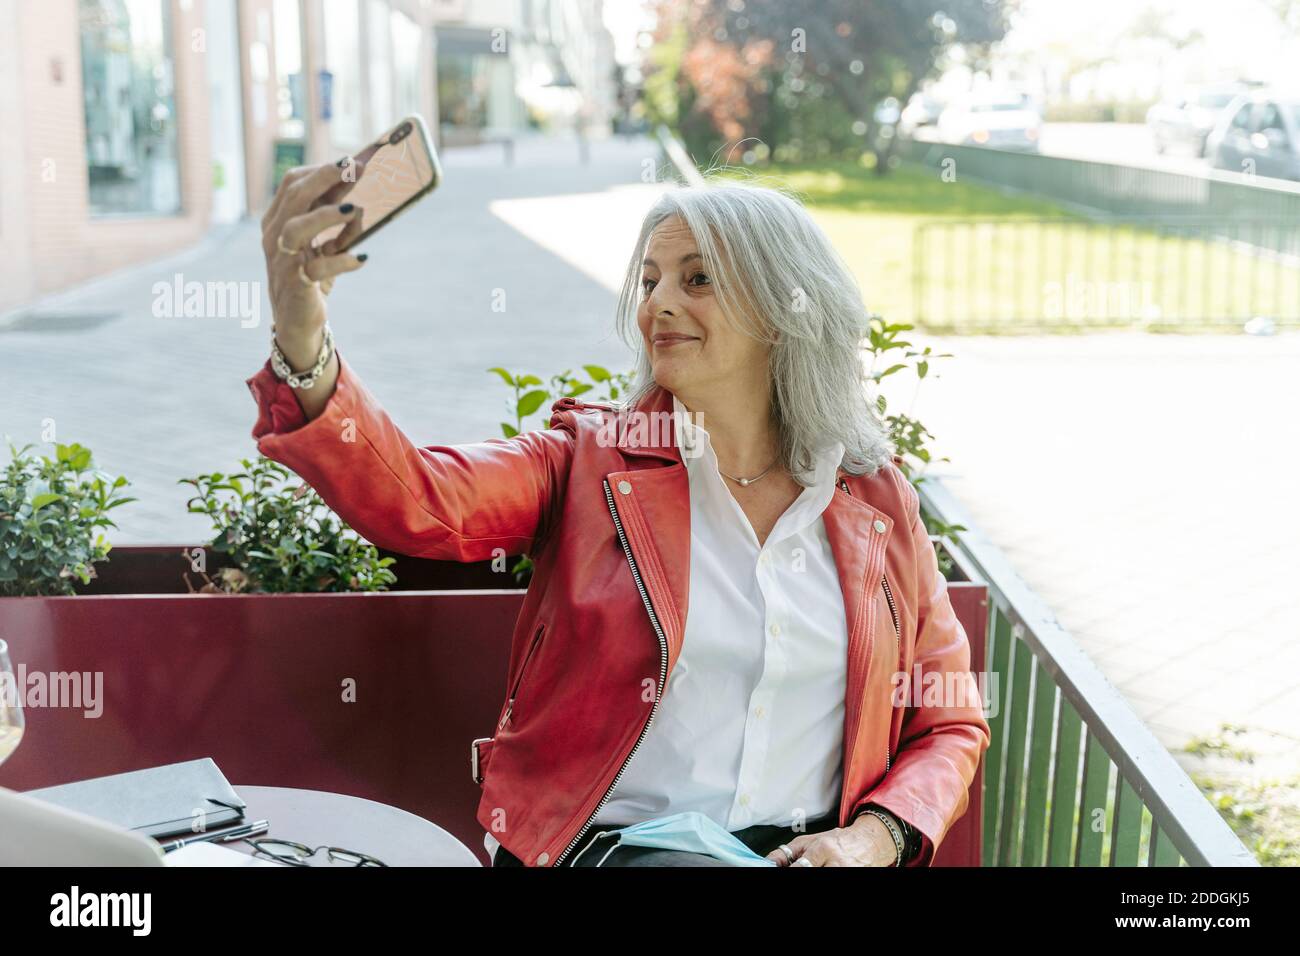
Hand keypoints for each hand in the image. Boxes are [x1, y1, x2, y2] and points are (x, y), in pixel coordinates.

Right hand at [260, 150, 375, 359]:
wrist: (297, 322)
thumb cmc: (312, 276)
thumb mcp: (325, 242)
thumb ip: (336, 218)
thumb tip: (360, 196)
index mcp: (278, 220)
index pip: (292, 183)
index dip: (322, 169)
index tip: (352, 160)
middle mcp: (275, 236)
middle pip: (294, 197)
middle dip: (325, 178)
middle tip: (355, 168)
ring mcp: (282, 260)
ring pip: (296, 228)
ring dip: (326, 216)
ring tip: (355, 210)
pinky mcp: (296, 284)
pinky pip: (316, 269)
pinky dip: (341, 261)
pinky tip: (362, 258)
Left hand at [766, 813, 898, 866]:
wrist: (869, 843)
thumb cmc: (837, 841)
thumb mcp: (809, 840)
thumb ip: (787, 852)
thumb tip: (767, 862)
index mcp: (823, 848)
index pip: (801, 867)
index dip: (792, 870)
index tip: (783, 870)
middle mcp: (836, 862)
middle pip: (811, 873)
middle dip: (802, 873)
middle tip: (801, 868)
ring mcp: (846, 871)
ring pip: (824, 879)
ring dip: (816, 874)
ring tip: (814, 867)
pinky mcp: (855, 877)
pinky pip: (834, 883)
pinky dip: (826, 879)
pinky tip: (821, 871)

○ ○ ○ ○ ○ ○ ○

> _The task_:
Skipping all images, print the data above a second time exactly.

> _Response to the exercise_:
Hand keypoints for each hand in the image. Boxes are [x1, y1, x2, y2] and points are (x, y), in pixel coordinates.

Right hand at [260, 150, 375, 359]:
wrist: (297, 322)
thumb cmc: (312, 276)
thumb mcp: (325, 242)
thumb ip: (336, 218)
thumb tip: (360, 196)
index mcp: (278, 220)
index pip: (292, 183)
index dip: (322, 169)
index tip: (352, 160)
middle mcp: (275, 236)
middle pip: (294, 197)
middle dip: (325, 178)
middle tip: (355, 168)
ring mcp: (282, 260)
ring pip: (296, 228)
ring dip: (326, 216)
ring tip: (355, 210)
pinky mcp: (296, 284)
pinky pip: (316, 269)
pinky dip: (341, 261)
pinky tip: (362, 258)
Left hand at [766, 813, 898, 866]:
wrist: (869, 843)
thumb cmc: (837, 841)
thumb mcp: (809, 840)
thumb ip: (787, 852)
thumb tip: (767, 862)
index mcp: (823, 848)
index pip: (801, 867)
index dip: (792, 870)
index tip: (783, 870)
middle mcp: (836, 862)
middle pip: (811, 873)
middle dip: (802, 873)
middle tip: (801, 868)
ring mcp: (846, 871)
ring pip: (824, 879)
ring dip: (816, 874)
ring tip: (814, 867)
pinky mcp: (855, 877)
pinky pip: (834, 883)
pinky dip: (826, 879)
pinky tip: (821, 871)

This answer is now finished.